Anyway, Cat wasn’t on active now. It was her turn to make the dinner. He hoped she’d be ready soon.
The telly-skelly moved; the arms reached up; the fingers flexed. Jordan jumped. He got a grip on himself and peered at the machine suspiciously. With an audible creak it settled back.
Power surge, probably. Jordan looked anxiously at the screen to check that his painfully written article hadn’t been wiped. He watched in open-mouthed disbelief as the page shrank, and around its borders options appeared, Doorways™ opened…
He keyed through the options eagerly, finally convincing himself that it was all there. He smiled when he saw the change in the logo. A new release, indeed. They must have got someone really good to work on that, if the story of how Dissembler had developed from Josh Kohn’s work was to be believed. As far as Jordan knew, it had been universally considered impossible to maintain or document in any normal sense.

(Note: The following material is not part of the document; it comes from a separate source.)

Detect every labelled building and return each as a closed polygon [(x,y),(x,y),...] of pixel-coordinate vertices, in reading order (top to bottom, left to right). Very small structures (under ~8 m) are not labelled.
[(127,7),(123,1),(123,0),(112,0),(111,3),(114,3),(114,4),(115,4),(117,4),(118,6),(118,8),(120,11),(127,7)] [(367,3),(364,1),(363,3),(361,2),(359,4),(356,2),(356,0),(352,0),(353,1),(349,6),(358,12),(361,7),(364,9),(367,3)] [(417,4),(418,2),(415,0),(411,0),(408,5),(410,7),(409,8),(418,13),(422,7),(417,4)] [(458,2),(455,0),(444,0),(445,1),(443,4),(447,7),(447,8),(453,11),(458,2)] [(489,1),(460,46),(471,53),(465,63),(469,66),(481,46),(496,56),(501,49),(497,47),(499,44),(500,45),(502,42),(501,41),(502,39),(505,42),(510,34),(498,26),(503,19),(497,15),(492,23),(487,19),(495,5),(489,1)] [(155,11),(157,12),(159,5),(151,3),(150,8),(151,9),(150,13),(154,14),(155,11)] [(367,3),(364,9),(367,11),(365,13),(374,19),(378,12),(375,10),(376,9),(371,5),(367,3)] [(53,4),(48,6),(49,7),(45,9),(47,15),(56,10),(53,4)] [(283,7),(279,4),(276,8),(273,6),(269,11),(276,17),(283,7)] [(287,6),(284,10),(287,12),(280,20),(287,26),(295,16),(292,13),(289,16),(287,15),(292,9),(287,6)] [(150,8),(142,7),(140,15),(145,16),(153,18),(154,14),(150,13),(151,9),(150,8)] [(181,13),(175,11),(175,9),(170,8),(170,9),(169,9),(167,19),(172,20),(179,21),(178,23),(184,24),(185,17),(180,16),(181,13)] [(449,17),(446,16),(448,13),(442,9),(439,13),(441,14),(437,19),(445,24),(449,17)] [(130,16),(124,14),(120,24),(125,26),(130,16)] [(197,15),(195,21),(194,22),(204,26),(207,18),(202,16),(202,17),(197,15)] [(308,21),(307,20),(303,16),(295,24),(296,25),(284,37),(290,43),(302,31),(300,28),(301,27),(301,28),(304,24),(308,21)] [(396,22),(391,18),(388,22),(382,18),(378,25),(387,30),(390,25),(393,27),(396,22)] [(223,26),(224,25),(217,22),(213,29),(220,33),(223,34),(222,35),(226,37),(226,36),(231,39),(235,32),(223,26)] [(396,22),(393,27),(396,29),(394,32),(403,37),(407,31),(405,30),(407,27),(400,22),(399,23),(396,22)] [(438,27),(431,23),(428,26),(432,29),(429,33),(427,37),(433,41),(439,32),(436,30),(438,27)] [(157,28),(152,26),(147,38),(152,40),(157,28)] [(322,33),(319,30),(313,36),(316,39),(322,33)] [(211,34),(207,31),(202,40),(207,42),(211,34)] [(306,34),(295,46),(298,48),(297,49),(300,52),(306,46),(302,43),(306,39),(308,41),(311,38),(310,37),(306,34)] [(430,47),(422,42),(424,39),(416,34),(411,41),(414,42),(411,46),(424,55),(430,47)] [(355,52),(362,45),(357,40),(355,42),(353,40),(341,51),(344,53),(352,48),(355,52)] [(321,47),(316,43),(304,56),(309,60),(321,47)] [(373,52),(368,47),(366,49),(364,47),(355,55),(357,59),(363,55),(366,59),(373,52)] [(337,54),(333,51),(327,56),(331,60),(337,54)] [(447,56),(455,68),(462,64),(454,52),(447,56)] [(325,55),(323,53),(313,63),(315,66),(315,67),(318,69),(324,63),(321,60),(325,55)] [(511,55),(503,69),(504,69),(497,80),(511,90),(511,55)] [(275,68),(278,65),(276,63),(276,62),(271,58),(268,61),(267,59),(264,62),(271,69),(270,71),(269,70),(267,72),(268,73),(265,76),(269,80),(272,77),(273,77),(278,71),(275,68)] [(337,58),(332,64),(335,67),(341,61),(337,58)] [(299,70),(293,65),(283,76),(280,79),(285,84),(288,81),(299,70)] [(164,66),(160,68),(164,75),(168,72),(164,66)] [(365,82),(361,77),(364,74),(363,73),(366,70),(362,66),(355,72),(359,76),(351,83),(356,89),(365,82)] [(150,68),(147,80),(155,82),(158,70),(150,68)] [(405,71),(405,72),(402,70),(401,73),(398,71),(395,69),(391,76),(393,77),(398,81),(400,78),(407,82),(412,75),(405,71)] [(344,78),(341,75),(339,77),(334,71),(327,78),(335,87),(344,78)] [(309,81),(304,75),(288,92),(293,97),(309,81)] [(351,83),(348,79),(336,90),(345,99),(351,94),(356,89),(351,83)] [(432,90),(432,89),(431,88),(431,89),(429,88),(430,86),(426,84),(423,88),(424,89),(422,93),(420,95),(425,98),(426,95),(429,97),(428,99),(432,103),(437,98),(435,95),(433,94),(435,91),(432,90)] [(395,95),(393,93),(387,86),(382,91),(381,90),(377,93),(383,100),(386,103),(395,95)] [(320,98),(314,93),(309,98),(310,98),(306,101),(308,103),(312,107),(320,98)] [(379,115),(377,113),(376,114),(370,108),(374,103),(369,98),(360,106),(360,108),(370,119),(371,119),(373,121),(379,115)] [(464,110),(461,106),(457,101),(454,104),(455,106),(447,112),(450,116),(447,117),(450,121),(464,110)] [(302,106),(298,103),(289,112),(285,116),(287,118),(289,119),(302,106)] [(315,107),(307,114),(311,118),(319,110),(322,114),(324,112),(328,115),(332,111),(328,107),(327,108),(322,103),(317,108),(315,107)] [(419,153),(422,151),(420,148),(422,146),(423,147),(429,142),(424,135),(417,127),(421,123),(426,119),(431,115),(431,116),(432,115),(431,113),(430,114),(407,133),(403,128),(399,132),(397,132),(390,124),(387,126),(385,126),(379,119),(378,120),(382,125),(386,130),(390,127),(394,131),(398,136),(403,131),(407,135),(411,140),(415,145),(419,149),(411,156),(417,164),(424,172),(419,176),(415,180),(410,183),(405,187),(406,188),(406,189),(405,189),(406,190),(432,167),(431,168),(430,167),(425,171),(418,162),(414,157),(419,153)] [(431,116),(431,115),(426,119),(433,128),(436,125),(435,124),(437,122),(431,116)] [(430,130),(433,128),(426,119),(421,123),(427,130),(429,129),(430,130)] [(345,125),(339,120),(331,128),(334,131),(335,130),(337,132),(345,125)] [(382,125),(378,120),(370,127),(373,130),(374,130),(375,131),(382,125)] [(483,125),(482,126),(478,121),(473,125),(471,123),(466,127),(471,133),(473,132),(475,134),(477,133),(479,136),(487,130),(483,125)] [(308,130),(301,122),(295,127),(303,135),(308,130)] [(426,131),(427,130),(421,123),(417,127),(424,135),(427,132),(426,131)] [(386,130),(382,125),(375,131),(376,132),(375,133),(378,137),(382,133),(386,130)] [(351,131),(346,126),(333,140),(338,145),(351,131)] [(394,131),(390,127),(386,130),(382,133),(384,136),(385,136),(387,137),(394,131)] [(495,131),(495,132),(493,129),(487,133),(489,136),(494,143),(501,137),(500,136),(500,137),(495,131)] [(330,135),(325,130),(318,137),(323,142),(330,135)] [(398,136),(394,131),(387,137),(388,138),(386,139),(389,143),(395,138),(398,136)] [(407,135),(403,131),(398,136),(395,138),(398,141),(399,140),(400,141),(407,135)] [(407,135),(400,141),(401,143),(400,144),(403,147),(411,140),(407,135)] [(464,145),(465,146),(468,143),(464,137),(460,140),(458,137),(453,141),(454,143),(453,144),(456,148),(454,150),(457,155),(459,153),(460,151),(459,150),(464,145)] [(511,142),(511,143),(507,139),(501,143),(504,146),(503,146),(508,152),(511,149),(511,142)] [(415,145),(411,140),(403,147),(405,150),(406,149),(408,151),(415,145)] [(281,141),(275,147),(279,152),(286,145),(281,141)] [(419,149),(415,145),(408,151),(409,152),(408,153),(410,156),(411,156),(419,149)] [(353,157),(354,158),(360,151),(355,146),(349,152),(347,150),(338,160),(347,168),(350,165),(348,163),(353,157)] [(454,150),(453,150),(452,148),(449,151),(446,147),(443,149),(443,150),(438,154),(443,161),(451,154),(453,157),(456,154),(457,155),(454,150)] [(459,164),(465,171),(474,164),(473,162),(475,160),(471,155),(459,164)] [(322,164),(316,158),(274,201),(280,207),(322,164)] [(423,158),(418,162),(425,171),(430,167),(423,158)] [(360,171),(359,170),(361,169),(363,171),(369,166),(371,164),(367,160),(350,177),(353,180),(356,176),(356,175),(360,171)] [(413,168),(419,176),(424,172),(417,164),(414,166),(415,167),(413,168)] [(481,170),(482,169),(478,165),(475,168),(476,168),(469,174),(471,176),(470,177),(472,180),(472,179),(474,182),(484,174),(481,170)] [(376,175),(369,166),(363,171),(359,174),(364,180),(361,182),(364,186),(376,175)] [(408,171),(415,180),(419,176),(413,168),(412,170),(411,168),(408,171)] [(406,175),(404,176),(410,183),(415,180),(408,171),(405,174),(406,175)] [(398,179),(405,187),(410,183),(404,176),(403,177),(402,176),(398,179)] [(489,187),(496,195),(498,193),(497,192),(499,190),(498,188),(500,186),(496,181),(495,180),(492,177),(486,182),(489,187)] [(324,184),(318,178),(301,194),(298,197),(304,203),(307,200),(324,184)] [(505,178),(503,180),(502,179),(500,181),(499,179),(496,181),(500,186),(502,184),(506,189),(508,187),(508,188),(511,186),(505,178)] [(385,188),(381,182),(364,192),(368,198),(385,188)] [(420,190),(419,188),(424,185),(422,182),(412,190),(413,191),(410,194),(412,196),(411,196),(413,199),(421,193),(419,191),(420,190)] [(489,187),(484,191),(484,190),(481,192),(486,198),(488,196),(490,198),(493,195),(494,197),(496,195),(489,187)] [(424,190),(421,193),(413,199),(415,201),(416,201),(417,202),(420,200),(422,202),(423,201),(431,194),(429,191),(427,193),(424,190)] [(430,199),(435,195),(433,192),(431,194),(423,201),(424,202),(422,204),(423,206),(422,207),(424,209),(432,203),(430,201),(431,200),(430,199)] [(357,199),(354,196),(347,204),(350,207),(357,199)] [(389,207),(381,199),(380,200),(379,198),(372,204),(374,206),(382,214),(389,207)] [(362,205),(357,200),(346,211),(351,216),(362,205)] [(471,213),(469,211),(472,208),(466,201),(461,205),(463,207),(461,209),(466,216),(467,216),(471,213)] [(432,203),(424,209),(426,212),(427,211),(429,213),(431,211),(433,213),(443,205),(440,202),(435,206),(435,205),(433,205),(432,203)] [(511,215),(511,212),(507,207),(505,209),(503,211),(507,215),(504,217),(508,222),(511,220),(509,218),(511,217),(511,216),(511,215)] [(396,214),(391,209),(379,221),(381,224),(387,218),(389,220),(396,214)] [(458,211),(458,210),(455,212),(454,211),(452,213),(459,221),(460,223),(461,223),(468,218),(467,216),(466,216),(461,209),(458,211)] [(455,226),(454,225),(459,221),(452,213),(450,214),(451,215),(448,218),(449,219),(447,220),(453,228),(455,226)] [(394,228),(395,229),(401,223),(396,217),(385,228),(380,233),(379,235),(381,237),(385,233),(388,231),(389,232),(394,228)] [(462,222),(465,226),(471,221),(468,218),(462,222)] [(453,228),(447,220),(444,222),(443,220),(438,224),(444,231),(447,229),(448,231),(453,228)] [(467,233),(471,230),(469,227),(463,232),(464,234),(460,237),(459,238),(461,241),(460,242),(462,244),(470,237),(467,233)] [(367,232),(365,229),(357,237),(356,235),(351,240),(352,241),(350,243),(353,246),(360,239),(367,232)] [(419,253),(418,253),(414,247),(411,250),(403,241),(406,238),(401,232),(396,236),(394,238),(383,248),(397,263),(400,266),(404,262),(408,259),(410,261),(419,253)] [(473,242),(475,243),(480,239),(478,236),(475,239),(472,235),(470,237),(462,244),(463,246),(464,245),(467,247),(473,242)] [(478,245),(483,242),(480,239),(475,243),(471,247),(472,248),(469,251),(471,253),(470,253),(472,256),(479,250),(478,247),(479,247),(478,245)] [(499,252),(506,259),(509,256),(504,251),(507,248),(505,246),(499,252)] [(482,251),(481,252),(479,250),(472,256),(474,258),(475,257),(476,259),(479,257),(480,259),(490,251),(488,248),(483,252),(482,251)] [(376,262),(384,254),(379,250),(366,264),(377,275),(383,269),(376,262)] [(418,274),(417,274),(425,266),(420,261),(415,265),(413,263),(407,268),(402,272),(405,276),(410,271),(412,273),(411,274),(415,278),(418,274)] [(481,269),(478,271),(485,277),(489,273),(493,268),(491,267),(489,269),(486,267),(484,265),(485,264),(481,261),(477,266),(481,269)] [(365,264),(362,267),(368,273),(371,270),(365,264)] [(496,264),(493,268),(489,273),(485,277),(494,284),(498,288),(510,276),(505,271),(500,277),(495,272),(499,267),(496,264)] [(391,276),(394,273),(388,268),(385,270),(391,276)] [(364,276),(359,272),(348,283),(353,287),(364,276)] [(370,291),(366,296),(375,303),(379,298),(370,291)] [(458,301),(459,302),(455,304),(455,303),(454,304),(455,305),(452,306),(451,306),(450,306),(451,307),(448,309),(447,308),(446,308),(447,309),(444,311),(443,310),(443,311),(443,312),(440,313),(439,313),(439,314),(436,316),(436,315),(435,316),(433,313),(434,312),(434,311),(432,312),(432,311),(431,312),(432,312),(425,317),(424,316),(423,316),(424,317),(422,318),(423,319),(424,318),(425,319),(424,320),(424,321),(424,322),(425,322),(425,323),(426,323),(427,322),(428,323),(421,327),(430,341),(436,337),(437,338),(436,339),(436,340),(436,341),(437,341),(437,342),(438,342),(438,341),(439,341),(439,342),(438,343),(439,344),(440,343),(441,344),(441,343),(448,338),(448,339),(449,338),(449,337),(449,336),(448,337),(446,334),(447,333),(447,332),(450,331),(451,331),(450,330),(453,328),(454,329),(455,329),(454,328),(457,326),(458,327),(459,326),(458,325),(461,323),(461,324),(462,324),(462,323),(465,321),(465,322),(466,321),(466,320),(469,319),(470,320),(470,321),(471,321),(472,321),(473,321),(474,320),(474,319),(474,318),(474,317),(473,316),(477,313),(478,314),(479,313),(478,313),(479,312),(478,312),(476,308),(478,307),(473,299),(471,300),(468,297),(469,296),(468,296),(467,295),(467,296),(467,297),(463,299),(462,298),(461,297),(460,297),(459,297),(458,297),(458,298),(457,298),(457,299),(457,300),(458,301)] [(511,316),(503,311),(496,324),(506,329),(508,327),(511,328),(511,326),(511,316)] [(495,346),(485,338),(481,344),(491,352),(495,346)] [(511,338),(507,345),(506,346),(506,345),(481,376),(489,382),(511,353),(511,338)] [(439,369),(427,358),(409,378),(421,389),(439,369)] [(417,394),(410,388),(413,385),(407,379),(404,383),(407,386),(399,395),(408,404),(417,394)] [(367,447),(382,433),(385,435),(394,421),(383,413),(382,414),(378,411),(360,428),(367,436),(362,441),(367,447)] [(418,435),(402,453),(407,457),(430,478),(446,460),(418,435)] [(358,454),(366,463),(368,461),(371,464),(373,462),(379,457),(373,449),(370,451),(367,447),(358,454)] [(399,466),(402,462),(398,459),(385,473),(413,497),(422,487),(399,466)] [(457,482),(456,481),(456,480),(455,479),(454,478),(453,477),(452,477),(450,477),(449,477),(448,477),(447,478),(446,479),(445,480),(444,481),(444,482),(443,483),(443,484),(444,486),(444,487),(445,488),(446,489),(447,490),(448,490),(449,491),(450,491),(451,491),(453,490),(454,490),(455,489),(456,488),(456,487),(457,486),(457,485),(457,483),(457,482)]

Before rushing out to tell everyone the good news he thought he’d better check the mailbox. There was one letter in it, addressed to the Collective from the Army of the New Republic. It had been there since the day of the insurrection – the day Dissembler had collapsed.
He opened it and found:
Attn C Duvalier in re J Brown
2 days @ 200B-m/day
Total 400B-m CREDIT
PAID
Date as addr
For some time he didn’t move; he felt he didn’t breathe. He remembered her oblique remarks, the tilt of her head as she shook it slowly, her whispered admonition not to do it again, not to try to hack the Black Plan. He remembered the weight of the weapon in her jacket pocket.
He knew that she’d arrived as, in some sense, an emissary of the ANR. She’d as good as said it. But he’d thought of her actions as coming primarily from conviction. Thinking back, they had come from conviction. But she’d come here to do a job, a job she’d got paid for, and the job was him. To turn him away from the dangerous meddling in the Black Plan’s affairs, to turn him to good use, point him in the right direction, aim and fire. Perhaps even their infiltration of Beulah City had been part of the plan…of the Plan, he corrected himself bitterly.
God, perhaps that was why the Black Planner had approached him in the first place, so that he’d be outside BC and able to get in if the need arose! No, that was too paranoid.
Nothing had been heard of the Black Plan since the day Dissembler crashed under – it was rumoured – a final, spasmic assault from the cranks, shooting their last bolt. Not surprisingly, if the Plan had used Dissembler in the way he’d surmised that day outside the shopping centre. He’d sometimes wondered what had become of the Black Planner.
He heard a familiar light step in the corridor.
He deleted the message with one swift stab of his finger.